## РЕЦЕНЗИЯ
※

№11, 1982/Обзоры и рецензии

Художественное сознание и эстетическая мысль

И. Иваньо, Очерк развития эстетической мысли Украины. М., «Искусство», 1981. 423 с.

Хотя эта книга, продолжая издательскую серию «Эстетическая мысль народов СССР», относится по существу к области философии, – интересна она прежде всего литературоведу. И потому, что львиная доля ее содержания построена именно на литературном материале. И потому, что история украинской эстетической мысли во многом тождественна ее литературной отрасли, где движение эстетических идей, так сказать, наиболее выразительно.

И тут рецензенту сразу же представляется повод задуматься над соотношением собственно эстетической мысли как деятельности теоретической и художественного сознания, воплощаемого в общественных требованиях к искусству и в собственно художественной практике, где, по справедливому замечанию И. Иваньо, эстетическая мысль часто «выступала лишь функционально, не выделяясь структурно в целостные системы логических понятий» (стр. 9). Отсюда в рецензируемой книге нередки «реплики в сторону» о том, что, мол, эстетические идеи того или иного автора не нашли законченного, специального выражения, но легко выводятся из его высказываний и творчества.

※

## ПРЕДОСТАВЛЕННЫЕ МАТЕРИАЛЫ

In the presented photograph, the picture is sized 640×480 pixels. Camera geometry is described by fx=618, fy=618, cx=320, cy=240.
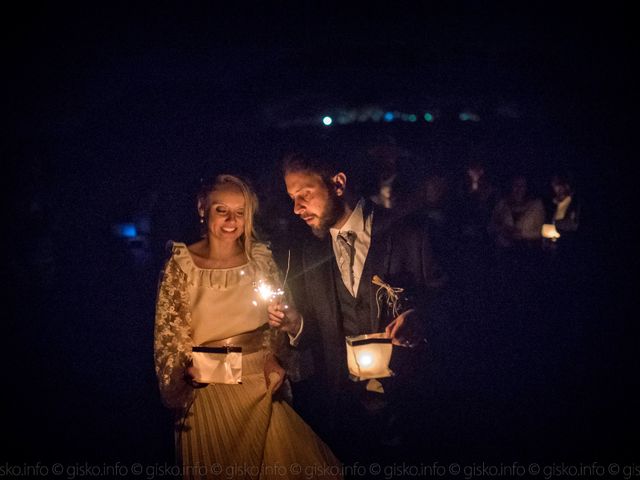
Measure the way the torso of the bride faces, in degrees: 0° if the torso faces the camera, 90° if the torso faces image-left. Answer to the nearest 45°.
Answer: approximately 0°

※

## ЗАДАНИЕ A
Перепишите фрагмент рецензии, начиная со слов «И. Иваньо, Очерк» и заканчивая словами «сказать, наиболее выразительно.», заменив в нем «литературоведу» на «историку».
## ЗАДАНИЕ B
Какую издательскую серию продолжает книга, о которой идет речь в рецензии?
## ЗАДАНИЕ C
Пожалуйста, определите по рецензии, верны ли утверждения: (i) книга вышла в издательстве «Искусство» в 1981 году; (ii) в книге 523 страницы; (iii) рецензент считает книгу интересной прежде всего для философа.
Материалы здесь никакой роли не играют.

## ПИСЬМЕННЫЙ ОТВЕТ A
И. Иваньо, Очерк развития эстетической мысли Украины. М., «Искусство», 1981. 423 с.

Хотя эта книга, продолжая издательскую серию «Эстетическая мысль народов СССР», относится по существу к области философии, – интересна она прежде всего историку. И потому, что львиная доля ее содержания построена именно на литературном материале. И потому, что история украинской эстетической мысли во многом тождественна ее литературной отрасли, где движение эстетических идей, так сказать, наиболее выразительно.

## ПИСЬМЕННЫЙ ОТВЕТ B
Серию «Эстетическая мысль народов СССР».

## ПИСЬМЕННЫЙ ОТВЕТ C
(i) Да: «М., «Искусство», 1981».
(ii) Нет: «423 с.».
(iii) Нет: «интересна она прежде всего литературоведу».